Climate change may have been be responsible for the abrupt collapse of civilization on the fringes of the Tibetan Plateau around 2,000 B.C. - but it wasn't the modern political connotation of climate change, with man-made carbon dioxide causing warming, it was global cooling.

At the end of the Holocene Climatic Optimum, a 4,000 year period of warm weather, it was no longer possible for ancient people on the Tibetan Plateau to cultivate millet, their primary food source, and after productivity declined most left. Not forever, a few hundred years later they were growing wheat and barley.
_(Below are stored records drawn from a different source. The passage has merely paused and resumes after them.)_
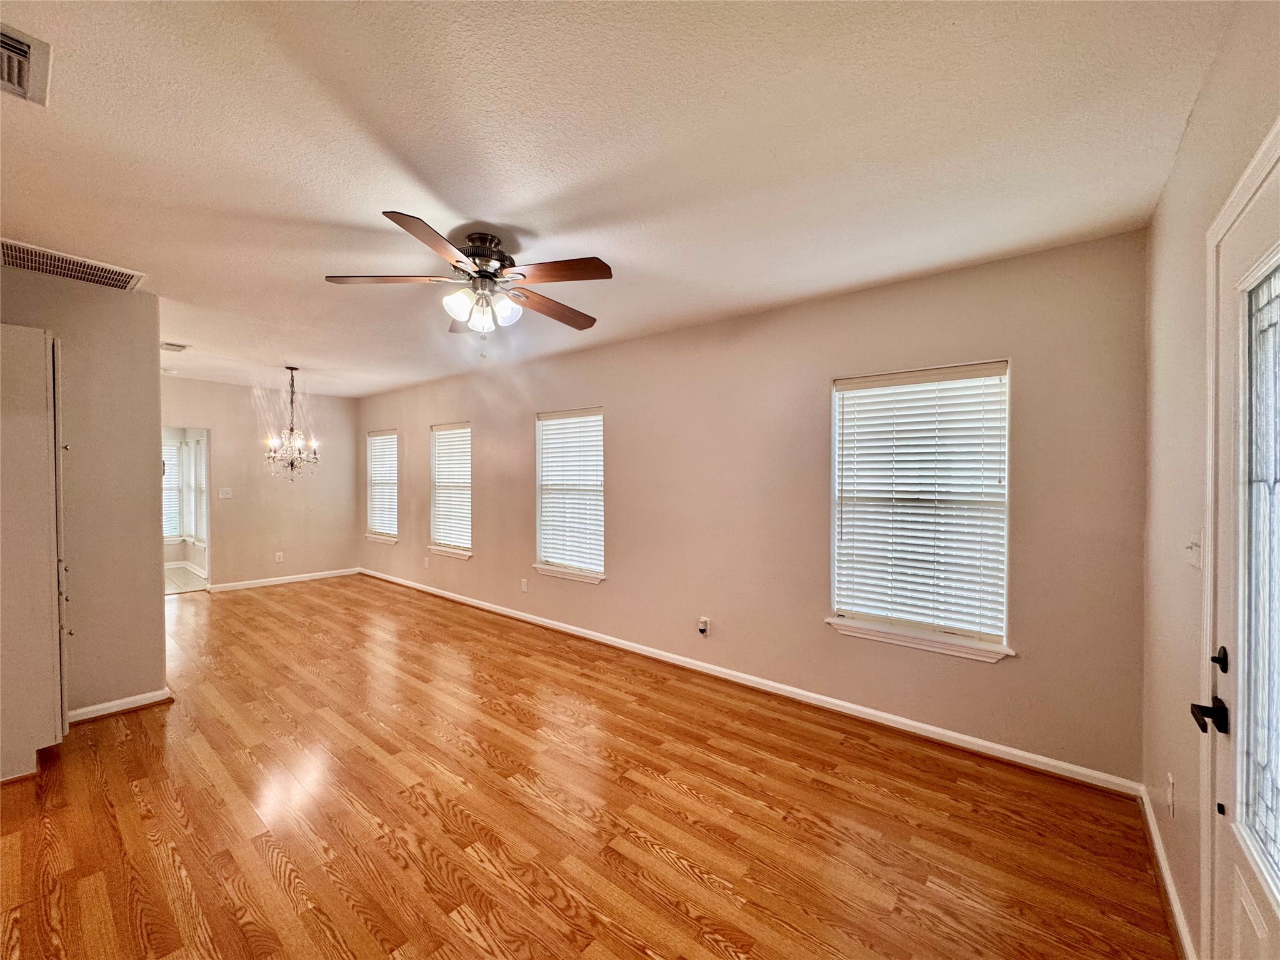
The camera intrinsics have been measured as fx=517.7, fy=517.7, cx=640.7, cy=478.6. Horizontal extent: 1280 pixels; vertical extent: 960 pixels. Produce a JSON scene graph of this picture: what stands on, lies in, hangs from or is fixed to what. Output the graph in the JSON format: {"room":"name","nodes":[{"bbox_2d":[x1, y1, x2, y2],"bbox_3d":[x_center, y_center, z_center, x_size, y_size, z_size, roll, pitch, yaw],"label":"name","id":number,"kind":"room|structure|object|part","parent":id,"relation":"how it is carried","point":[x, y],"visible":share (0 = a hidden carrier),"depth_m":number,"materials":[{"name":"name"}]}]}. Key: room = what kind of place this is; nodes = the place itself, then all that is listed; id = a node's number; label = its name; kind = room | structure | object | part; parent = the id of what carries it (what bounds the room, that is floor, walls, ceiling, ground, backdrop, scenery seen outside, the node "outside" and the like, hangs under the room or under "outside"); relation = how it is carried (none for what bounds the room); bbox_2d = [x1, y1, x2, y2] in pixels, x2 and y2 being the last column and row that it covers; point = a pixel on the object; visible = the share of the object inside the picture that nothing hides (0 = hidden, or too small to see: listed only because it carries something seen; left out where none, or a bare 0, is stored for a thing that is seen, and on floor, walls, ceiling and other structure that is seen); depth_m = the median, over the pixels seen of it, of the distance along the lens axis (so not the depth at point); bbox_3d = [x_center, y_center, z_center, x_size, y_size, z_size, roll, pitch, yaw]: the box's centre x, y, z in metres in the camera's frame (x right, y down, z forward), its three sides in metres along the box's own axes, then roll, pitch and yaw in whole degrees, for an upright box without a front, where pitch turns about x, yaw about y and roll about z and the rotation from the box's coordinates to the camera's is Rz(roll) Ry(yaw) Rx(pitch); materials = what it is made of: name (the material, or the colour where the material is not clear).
{"room":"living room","nodes":[
{"label":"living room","id":0,"kind":"room"},
{"bbox_2d":[0,263,169,726],"bbox_3d":[-3.456,0.128,2.624,0.126,2.492,1.555,1,1,39],"label":"left wall","id":1,"kind":"structure","parent":0,"point":[157,375],"depth_m":2.98,"materials":[{"name":"beige paint"}]},
{"bbox_2d":[67,687,173,723],"bbox_3d":[-3.171,1.329,2.886,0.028,0.078,0.768,1,1,39],"label":"baseboard","id":2,"kind":"structure","parent":1,"relation":"attached to","point":[130,705],"depth_m":3.01,"materials":[{"name":"white paint"}]},
{"bbox_2d":[164,563,208,594],"bbox_3d":[-6.653,1.365,6.854,2.770,0.098,1.706,1,1,39],"label":"tile floor","id":3,"kind":"structure","parent":0,"point":[168,584],"depth_m":6.84,"materials":[{"name":"tile"}]},
{"bbox_2d":[158,375,358,590],"bbox_3d":[-4.982,0.092,6.207,0.122,2.468,2.881,1,1,39],"label":"far wall","id":4,"kind":"structure","parent":0,"point":[221,415],"depth_m":6.47,"materials":[{"name":"beige paint"}]},
{"bbox_2d":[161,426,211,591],"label":"doorway","id":5,"kind":"object","parent":4,"relation":"in","point":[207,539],"visible":0.57,"depth_m":6.00,"materials":[{"name":"white paint"}]},
{"bbox_2d":[218,486,232,498],"bbox_3d":[-4.944,0.168,6.148,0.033,0.121,0.132,1,1,39],"label":"light switch","id":6,"kind":"object","parent":4,"relation":"attached to","point":[226,495],"visible":0.98,"depth_m":6.15,"materials":[{"name":"white plastic"}]},
{"bbox_2d":[274,551,284,562],"bbox_3d":[-4.535,0.987,6.487,0.014,0.121,0.072,1,1,39],"label":"wall socket","id":7,"kind":"object","parent":4,"relation":"attached to","point":[277,557],"visible":0.99,"depth_m":6.48,"materials":[{"name":"white plastic"}]},
{"bbox_2d":[203,566,360,591],"bbox_3d":[-4.533,1.284,6.594,0.017,0.086,1.728,1,1,39],"label":"baseboard","id":8,"kind":"structure","parent":4,"relation":"attached to","point":[340,574],"depth_m":6.52,"materials":[{"name":"white paint"}]},
{"bbox_2d":[0,571,1176,959],"bbox_3d":[-2.171,1.416,3.167,8.502,0.102,4.689,1,1,39],"label":"wood floor","id":9,"kind":"structure","parent":0,"point":[263,861],"depth_m":2.11,"materials":[{"name":"brown wood"}]},
{"bbox_2d":[0,323,69,781],"bbox_3d":[-3.133,0.331,2.450,0.656,2.075,0.581,1,1,39],"label":"tall cabinet","id":10,"kind":"object","parent":9,"relation":"on","point":[51,485],"visible":1,"depth_m":2.37,"materials":[{"name":"white"}]},
{"bbox_2d":[0,0,1236,398],"bbox_3d":[-2.104,-1.148,3.245,8.291,0.109,4.581,1,1,39],"label":"ceiling","id":11,"kind":"structure","parent":0,"point":[512,214],"depth_m":1.71,"materials":[{"name":"white paint"}]},
{"bbox_2d":[0,22,53,106],"bbox_3d":[-1.716,-1.085,1.297,0.336,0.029,0.292,1,1,39],"label":"ceiling vent","id":12,"kind":"object","parent":11,"relation":"attached to","point":[27,76],"visible":1,"depth_m":1.36,"materials":[{"name":"white metal"}]},
{"bbox_2d":[0,238,148,291],"bbox_3d":[-2.996,-1.102,2.666,0.358,0.014,0.605,1,1,39],"label":"return air vent","id":13,"kind":"object","parent":11,"relation":"attached to","point":[25,256],"visible":0.99,"depth_m":2.68,"materials":[{"name":"metal"}]},
{"bbox_2d":[160,340,189,351],"bbox_3d":[-3.964,-1.111,4.346,0.260,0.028,0.205,1,1,39],"label":"ceiling vent","id":14,"kind":"object","parent":11,"relation":"attached to","point":[179,348],"visible":0.97,"depth_m":4.34,"materials":[{"name":"white metal"}]},
{"bbox_2d":[263,365,320,478],"bbox_3d":[-3.471,-0.554,5.170,0.518,1.125,0.517,1,1,39],"label":"chandelier","id":15,"kind":"object","parent":11,"relation":"hanging from","point":[292,369],"visible":0.99,"depth_m":5.13,"materials":[{"name":"metal"}]},
{"bbox_2d":[323,211,611,338],"bbox_3d":[-0.738,-0.841,2.390,1.218,0.545,1.221,0,1,-10],"label":"ceiling fan","id":16,"kind":"object","parent":11,"relation":"hanging from","point":[480,272],"visible":0.99,"depth_m":2.31,"materials":[{"name":"metal"}]},
{"bbox_3d":[-1.130,-0.886,2.309,0.541,0.040,0.285,0,1,-10],"label":"blade","id":17,"kind":"part","parent":16,"relation":"part of","materials":[{"name":"brown wood"}]},
{"bbox_3d":[-0.792,-0.884,1.992,0.275,0.042,0.523,0,1,-10],"label":"blade","id":18,"kind":"part","parent":16,"relation":"part of","materials":[{"name":"brown wood"}]},
{"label":"glass shade","id":19,"kind":"part","parent":16,"relation":"part of","materials":[{"name":"white glass"}]},
{"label":"glass shade","id":20,"kind":"part","parent":16,"relation":"part of","materials":[{"name":"white glass"}]},
{"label":"shades","id":21,"kind":"part","parent":16,"relation":"part of","materials":[{"name":"white glass"}]},
{"bbox_3d":[-0.741,-0.993,2.450,0.298,0.217,0.282,1,1,40],"label":"motor housing","id":22,"kind":"part","parent":16,"relation":"part of","materials":[{"name":"silver metal"}]},
{"bbox_3d":[-0.450,-0.866,2.672,0.538,0.048,0.315,-1,1,-40],"label":"blade","id":23,"kind":"part","parent":16,"relation":"part of","materials":[{"name":"brown wood"}]},
{"bbox_3d":[-0.366,-0.891,2.255,0.479,0.040,0.302,1,1,40],"label":"blade","id":24,"kind":"part","parent":16,"relation":"part of","materials":[{"name":"brown wood"}]},
{"bbox_2d":[365,226,1153,786],"bbox_3d":[-0.793,0.113,4.756,7.909,2.474,0.155,1,1,39],"label":"long wall","id":25,"kind":"structure","parent":0,"point":[610,388],"depth_m":3.12,"materials":[{"name":"beige paint"}]},
{"bbox_2d":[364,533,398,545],"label":"window sill","id":26,"kind":"structure","parent":25,"relation":"attached to","point":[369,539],"depth_m":6.72,"materials":[{"name":"white paint"}]},
{"bbox_2d":[365,428,398,543],"bbox_3d":[-3.411,0.106,6.903,0.876,1.515,0.163,1,1,39],"label":"window","id":27,"kind":"structure","parent":25,"relation":"in","point":[369,469],"depth_m":6.97,"materials":[{"name":"white glass"}]},
{"bbox_2d":[366,430,398,537],"bbox_3d":[-3.423,0.062,6.902,0.824,1.300,0.055,1,1,39],"label":"window blind","id":28,"kind":"object","parent":27,"relation":"attached to","point":[388,437],"visible":0.69,"depth_m":6.89,"materials":[{"name":"white plastic"}]},
{"bbox_2d":[422,556,430,568],"bbox_3d":[-2.550,0.994,6.120,0.073,0.124,0.018,1,1,39],"label":"wall socket","id":29,"kind":"object","parent":25,"relation":"attached to","point":[425,563],"visible":0.99,"depth_m":6.11,"materials":[{"name":"white plastic"}]},
{"bbox_2d":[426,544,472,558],"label":"window sill","id":30,"kind":"structure","parent":25,"relation":"attached to","point":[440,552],"depth_m":5.77,"materials":[{"name":"white paint"}]},
{"bbox_2d":[428,421,472,560],"bbox_3d":[-2.091,0.125,5.799,0.853,1.494,0.158,1,1,39],"label":"window","id":31,"kind":"structure","parent":25,"relation":"in","point":[449,549],"depth_m":5.85,"materials":[{"name":"white glass"}]},
{"bbox_2d":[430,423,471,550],"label":"window blind","id":32,"kind":"object","parent":31,"relation":"attached to","point":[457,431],"visible":0.77,"depth_m":5.80,"materials":[{"name":"white plastic"}]},
{"bbox_2d":[520,577,528,592],"bbox_3d":[-1.113,1.011,4.915,0.073,0.124,0.014,1,1,39],"label":"wall socket","id":33,"kind":"object","parent":25,"relation":"attached to","point":[523,582],"visible":0.99,"depth_m":4.91,"materials":[{"name":"white plastic"}]},
{"bbox_2d":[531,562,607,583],"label":"window sill","id":34,"kind":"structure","parent":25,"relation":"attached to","point":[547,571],"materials":[{"name":"white paint"}]},
{"bbox_2d":[533,406,606,582],"bbox_3d":[-0.607,0.146,4.549,0.874,1.497,0.154,1,1,39],"label":"window","id":35,"kind":"structure","parent":25,"relation":"in","point":[552,568],"depth_m":4.59,"materials":[{"name":"white glass"}]},
{"bbox_2d":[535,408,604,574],"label":"window blind","id":36,"kind":"object","parent":35,"relation":"attached to","point":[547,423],"visible":0.88,"depth_m":4.53,"materials":[{"name":"white plastic"}]},
{"bbox_2d":[697,616,710,636],"bbox_3d":[0.437,1.027,3.613,0.071,0.120,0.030,1,1,39],"label":"wall socket","id":37,"kind":"object","parent":25,"relation":"attached to","point":[706,625],"visible":0.99,"depth_m":3.61,"materials":[{"name":"white plastic"}]},
{"bbox_2d":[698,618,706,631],"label":"plug-in device","id":38,"kind":"object","parent":37,"relation":"attached to","point":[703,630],"visible":0.98,"depth_m":3.60,"materials":[{"name":"white plastic"}]},
{"bbox_2d":[358,566,1143,797],"bbox_3d":[-0.753,1.322,4.608,7.394,0.086,0.016,1,1,39],"label":"baseboard","id":39,"kind":"structure","parent":25,"relation":"attached to","point":[981,743],"depth_m":3.02,"materials":[{"name":"white paint"}]},
{"bbox_2d":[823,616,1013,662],"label":"window sill","id":40,"kind":"structure","parent":25,"relation":"attached to","point":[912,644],"depth_m":2.75,"materials":[{"name":"white paint"}]},
{"bbox_2d":[826,358,1013,662],"bbox_3d":[1.511,0.171,2.835,0.906,1.515,0.158,1,1,39],"label":"window","id":41,"kind":"structure","parent":25,"relation":"in","point":[833,619],"depth_m":2.82,"materials":[{"name":"white"}]},
{"bbox_2d":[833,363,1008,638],"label":"window blind","id":42,"kind":"object","parent":41,"relation":"attached to","point":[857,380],"visible":0.96,"depth_m":2.79,"materials":[{"name":"white plastic"}]},
{"bbox_2d":[1140,0,1279,959],"bbox_3d":[1.011,0.161,0.655,0.163,2.534,3.925,1,1,39],"label":"right wall","id":43,"kind":"structure","parent":0,"point":[1204,100],"depth_m":1.60,"materials":[{"name":"beige paint"}]},
{"bbox_2d":[1138,784,1195,959],"bbox_3d":[1.721,1.355,1.683,0.016,0.086,1.406,1,1,39],"label":"baseboard","id":44,"kind":"structure","parent":43,"relation":"attached to","point":[1156,842],"depth_m":1.72,"materials":[{"name":"white paint"}]},
{"bbox_2d":[1166,772,1176,816],"bbox_3d":[1.753,1.049,1.714,0.013,0.121,0.065,1,1,39],"label":"wall socket","id":45,"kind":"object","parent":43,"relation":"attached to","point":[1170,797],"visible":0.97,"depth_m":1.70,"materials":[{"name":"white plastic"}]},
{"bbox_2d":[1185,527,1203,569],"bbox_3d":[1.646,0.210,1.544,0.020,0.116,0.107,1,1,39],"label":"light switch","id":46,"kind":"object","parent":43,"relation":"attached to","point":[1194,544],"visible":0.91,"depth_m":1.53,"materials":[{"name":"white plastic"}]},
{"bbox_2d":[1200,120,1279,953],"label":"door frame","id":47,"kind":"structure","parent":43,"relation":"attached to","point":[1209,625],"depth_m":1.31,"materials":[{"name":"white paint"}]},
{"bbox_2d":[1205,146,1279,959],"bbox_3d":[1.176,0.411,0.952,0.108,2.025,0.965,1,1,39],"label":"front door","id":48,"kind":"structure","parent":43,"relation":"in","point":[1257,926],"depth_m":1.15,"materials":[{"name":"white paint"}]},
{"bbox_3d":[1.338,0.549,1.213,0.094,0.062,0.138,1,1,39],"label":"lever handle","id":49,"kind":"part","parent":48,"relation":"part of","materials":[{"name":"black metal"}]},
{"bbox_3d":[1.430,0.449,1.288,0.037,0.059,0.043,1,1,39],"label":"deadbolt","id":50,"kind":"part","parent":48,"relation":"part of","materials":[{"name":"black metal"}]},
{"bbox_3d":[1.333,0.223,1.088,0.073,1.152,0.243,1,1,39],"label":"glass panel","id":51,"kind":"part","parent":48,"relation":"part of","materials":[{"name":"glass"}]},
{"label":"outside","id":52,"kind":"structure","parent":0,"visible":0},
{"bbox_2d":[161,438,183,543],"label":"window blind","id":53,"kind":"structure","parent":52,"point":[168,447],"depth_m":7.70,"materials":[{"name":"white plastic"}]},
{"bbox_2d":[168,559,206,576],"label":"baseboard","id":54,"kind":"structure","parent":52,"point":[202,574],"depth_m":7.33,"materials":[{"name":"white paint"}]},
{"bbox_2d":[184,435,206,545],"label":"window","id":55,"kind":"structure","parent":52,"point":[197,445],"depth_m":7.52,"materials":[{"name":"white glass"}]}
]}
That's because wheat and barley have higher frost tolerance and a lower heat requirement than millet, making them better suited for the high altitudes and suddenly colder weather of eastern Tibet. In a new paper in PNAS, a team argues that the change in climate led to the change in culture still evident today.

The success of those two crops causes them to spread as staples. this made the two crops an important facet of subsistence immediately after their introduction around 1700 B.C. 

Intriguing speculation is that if the climate heats up the way leading computer models say it will, millet may be en vogue again. 


Barley cultivation in Jiuzhaigou National Park, located in the Min Shan mountain range, Northern Sichuan in South Western China. Not much has changed in 2,000 years but before that it was millet. Credit: Washington State University

At Ashaonao, Haimenkou, and other archeological sites in the Tibetan highlands, researchers noted ancient wheat and barley seeds  when the consensus was the region's climate would have actually favored millet, due to its shorter growing season, over wheat or barley. The difference in thinking was because agronomists tended to use a different measurement than archaeologists to determine whether crops can grow in cold, high altitude environments like the Tibetan Plateau. They used total growing degree days or the accumulated amount of heat plants need over their lifetime rather than the length of a growing season. 

"My colleagues and I created a new model based off what we found in the literature," says archaeologist Jade D'Alpoim Guedes. "It revealed that global cooling would have made it impossible to grow millet in the Eastern Tibetan Highlands at this time but would have been amenable to growing wheat and barley. Our work turned over previous assumptions and explained why millet is no longer a staple crop in the area after 2000 BC." 

Guedes' work points to climate cooling as the culprit behind the collapse of early civilization on the Tibetan Plateau. Ironically, the region is today one of the areas experiencing the most rapid climate warming on the planet. There are some areas in the southeastern plateau where temperatures are 6 degrees Celsius higher than they were 200 years ago.